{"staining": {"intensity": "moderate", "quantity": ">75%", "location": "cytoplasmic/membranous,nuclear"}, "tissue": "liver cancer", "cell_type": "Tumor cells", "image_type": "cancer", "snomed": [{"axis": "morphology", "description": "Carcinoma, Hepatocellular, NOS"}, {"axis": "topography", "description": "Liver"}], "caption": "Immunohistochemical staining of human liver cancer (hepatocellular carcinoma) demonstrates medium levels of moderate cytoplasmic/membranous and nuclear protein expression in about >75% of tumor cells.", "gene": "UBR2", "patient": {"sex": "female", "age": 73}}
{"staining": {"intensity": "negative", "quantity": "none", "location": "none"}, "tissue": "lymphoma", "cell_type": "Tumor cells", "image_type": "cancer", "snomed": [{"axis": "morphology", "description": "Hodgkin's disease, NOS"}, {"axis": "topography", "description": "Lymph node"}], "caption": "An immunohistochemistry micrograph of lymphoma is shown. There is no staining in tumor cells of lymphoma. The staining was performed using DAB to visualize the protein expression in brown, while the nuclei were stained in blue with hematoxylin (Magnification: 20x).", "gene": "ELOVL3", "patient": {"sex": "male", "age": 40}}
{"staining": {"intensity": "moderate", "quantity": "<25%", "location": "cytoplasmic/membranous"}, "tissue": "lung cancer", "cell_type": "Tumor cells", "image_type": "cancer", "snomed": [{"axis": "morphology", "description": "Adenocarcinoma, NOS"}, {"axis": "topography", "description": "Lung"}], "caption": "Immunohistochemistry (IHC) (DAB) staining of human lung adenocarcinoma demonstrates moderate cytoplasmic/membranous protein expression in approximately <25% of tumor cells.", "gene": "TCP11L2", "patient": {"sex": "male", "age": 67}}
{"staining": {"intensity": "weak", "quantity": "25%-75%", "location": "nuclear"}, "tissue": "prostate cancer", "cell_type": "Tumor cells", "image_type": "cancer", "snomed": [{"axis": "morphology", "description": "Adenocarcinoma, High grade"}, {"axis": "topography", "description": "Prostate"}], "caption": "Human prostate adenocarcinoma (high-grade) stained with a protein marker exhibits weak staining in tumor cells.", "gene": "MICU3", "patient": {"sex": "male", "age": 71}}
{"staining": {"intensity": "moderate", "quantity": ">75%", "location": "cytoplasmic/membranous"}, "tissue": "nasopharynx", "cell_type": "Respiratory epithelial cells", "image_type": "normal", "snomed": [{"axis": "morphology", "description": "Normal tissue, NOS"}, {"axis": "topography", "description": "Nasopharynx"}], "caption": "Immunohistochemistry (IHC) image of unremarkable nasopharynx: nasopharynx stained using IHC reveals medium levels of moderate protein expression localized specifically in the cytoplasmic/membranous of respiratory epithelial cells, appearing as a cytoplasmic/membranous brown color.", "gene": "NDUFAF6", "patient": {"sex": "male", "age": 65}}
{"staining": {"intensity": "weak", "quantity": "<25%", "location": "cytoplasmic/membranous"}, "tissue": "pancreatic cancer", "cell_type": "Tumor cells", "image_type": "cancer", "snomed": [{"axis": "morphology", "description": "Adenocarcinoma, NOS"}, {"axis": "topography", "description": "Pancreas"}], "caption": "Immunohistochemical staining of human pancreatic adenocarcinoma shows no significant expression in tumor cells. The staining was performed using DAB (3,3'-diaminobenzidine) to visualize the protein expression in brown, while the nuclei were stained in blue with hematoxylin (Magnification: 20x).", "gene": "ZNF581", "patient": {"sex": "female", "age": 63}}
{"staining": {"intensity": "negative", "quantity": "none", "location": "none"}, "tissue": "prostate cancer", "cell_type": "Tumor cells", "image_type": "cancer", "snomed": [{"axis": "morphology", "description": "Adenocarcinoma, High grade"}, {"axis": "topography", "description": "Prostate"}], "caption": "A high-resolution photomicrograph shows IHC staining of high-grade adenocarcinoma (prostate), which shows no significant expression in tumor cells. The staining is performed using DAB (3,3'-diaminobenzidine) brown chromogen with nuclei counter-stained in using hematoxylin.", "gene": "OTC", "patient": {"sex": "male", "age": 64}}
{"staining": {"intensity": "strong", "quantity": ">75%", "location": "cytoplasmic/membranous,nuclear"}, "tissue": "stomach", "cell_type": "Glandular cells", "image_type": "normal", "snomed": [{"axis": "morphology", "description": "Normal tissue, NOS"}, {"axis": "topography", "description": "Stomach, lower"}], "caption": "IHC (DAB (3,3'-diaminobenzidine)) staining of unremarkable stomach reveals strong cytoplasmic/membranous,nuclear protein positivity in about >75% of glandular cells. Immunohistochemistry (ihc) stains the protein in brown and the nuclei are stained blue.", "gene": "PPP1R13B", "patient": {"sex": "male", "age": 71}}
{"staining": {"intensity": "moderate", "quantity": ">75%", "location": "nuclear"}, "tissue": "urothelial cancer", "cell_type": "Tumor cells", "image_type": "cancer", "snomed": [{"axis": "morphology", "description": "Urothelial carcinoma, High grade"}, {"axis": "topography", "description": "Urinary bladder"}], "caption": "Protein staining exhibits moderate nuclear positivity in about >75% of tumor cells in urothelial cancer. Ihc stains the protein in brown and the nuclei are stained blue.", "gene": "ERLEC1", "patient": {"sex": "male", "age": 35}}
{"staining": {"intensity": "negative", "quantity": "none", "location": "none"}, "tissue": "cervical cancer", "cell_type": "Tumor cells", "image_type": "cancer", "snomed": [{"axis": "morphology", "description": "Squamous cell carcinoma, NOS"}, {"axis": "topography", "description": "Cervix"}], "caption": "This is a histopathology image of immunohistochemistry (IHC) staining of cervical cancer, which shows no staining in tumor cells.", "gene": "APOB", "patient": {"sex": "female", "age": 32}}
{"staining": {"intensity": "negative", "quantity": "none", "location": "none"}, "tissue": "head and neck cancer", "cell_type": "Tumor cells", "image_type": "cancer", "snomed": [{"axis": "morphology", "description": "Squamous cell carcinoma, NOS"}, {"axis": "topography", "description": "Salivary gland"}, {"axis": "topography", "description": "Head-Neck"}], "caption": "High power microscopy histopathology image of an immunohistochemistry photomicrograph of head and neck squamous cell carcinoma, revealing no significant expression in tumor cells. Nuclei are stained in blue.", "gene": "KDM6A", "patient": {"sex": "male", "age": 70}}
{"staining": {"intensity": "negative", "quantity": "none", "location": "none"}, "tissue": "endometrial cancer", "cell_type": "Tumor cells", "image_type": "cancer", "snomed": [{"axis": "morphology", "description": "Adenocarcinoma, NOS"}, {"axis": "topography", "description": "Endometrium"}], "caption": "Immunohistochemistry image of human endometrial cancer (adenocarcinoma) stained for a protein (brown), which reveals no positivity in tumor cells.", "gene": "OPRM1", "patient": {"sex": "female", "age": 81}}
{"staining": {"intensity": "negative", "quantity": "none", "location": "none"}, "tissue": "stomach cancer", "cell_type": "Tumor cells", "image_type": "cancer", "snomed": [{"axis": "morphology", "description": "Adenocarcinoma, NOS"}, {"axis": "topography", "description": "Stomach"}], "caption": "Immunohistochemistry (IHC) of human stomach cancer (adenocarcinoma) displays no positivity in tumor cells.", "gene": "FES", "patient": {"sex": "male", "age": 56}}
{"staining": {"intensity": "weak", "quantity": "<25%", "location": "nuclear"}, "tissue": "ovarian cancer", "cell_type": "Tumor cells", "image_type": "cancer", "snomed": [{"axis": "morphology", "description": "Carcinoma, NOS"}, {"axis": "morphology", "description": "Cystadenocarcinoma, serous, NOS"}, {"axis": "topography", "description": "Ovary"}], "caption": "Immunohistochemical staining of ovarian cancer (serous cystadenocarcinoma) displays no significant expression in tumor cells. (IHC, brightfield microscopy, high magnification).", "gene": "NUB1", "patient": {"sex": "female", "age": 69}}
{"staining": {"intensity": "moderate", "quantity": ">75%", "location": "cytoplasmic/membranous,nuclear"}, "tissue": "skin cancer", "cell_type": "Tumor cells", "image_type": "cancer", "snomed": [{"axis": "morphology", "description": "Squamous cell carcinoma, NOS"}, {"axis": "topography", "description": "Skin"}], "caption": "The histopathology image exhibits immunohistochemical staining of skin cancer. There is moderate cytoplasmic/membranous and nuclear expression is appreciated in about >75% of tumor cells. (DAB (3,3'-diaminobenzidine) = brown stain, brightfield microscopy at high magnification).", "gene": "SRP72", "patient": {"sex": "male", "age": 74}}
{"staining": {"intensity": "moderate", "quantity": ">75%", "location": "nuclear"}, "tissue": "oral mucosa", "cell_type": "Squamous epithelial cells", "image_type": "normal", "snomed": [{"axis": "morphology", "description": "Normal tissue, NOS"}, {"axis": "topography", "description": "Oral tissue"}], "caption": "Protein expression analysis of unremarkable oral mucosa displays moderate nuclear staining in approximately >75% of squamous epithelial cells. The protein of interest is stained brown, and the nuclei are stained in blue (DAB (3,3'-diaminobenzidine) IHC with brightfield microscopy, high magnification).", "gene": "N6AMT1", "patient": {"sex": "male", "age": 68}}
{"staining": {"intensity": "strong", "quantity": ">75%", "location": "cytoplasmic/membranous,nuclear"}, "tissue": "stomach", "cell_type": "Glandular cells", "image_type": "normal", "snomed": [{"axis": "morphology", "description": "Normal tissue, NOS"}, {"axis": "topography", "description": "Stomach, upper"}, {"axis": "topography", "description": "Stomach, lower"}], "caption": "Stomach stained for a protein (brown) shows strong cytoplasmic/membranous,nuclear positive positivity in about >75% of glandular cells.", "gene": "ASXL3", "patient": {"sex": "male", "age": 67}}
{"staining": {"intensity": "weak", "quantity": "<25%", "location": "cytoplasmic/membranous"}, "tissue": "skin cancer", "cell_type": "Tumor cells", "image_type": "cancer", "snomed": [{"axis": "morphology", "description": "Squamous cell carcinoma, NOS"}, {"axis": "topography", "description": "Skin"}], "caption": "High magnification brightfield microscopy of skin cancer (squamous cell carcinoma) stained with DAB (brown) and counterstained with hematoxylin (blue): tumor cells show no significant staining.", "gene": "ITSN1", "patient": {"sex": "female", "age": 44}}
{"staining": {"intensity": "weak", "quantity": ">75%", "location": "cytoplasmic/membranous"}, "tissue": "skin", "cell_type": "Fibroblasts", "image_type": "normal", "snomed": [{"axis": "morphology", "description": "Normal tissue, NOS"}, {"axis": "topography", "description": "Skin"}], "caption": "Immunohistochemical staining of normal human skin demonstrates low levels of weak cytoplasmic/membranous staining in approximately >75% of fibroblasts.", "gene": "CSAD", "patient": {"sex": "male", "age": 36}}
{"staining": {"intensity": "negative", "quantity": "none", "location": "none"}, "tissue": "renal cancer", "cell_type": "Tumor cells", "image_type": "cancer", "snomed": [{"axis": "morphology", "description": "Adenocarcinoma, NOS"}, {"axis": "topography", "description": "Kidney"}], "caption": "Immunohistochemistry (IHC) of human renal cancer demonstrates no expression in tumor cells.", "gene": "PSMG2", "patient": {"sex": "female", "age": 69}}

------------

About this exercise
Every line of the entries above that holds "Stomach" should be copied out.

Output for this task
{"staining": {"intensity": "strong", "quantity": ">75%", "location": "cytoplasmic/membranous,nuclear"}, "tissue": "stomach", "cell_type": "Glandular cells", "image_type": "normal", "snomed": [{"axis": "morphology", "description": "Normal tissue, NOS"}, {"axis": "topography", "description": "Stomach, lower"}], "caption": "IHC (DAB (3,3'-diaminobenzidine)) staining of unremarkable stomach reveals strong cytoplasmic/membranous,nuclear protein positivity in about >75% of glandular cells. Immunohistochemistry (ihc) stains the protein in brown and the nuclei are stained blue.", "gene": "PPP1R13B", "patient": {"sex": "male", "age": 71}}
{"staining": {"intensity": "negative", "quantity": "none", "location": "none"}, "tissue": "stomach cancer", "cell_type": "Tumor cells", "image_type": "cancer", "snomed": [{"axis": "morphology", "description": "Adenocarcinoma, NOS"}, {"axis": "topography", "description": "Stomach"}], "caption": "Immunohistochemistry (IHC) of human stomach cancer (adenocarcinoma) displays no positivity in tumor cells.", "gene": "FES", "patient": {"sex": "male", "age": 56}}
{"staining": {"intensity": "strong", "quantity": ">75%", "location": "cytoplasmic/membranous,nuclear"}, "tissue": "stomach", "cell_type": "Glandular cells", "image_type": "normal", "snomed": [{"axis": "morphology", "description": "Normal tissue, NOS"}, {"axis": "topography", "description": "Stomach, upper"}, {"axis": "topography", "description": "Stomach, lower"}], "caption": "Stomach stained for a protein (brown) shows strong cytoplasmic/membranous,nuclear positive positivity in about >75% of glandular cells.", "gene": "ASXL3", "patient": {"sex": "male", "age": 67}}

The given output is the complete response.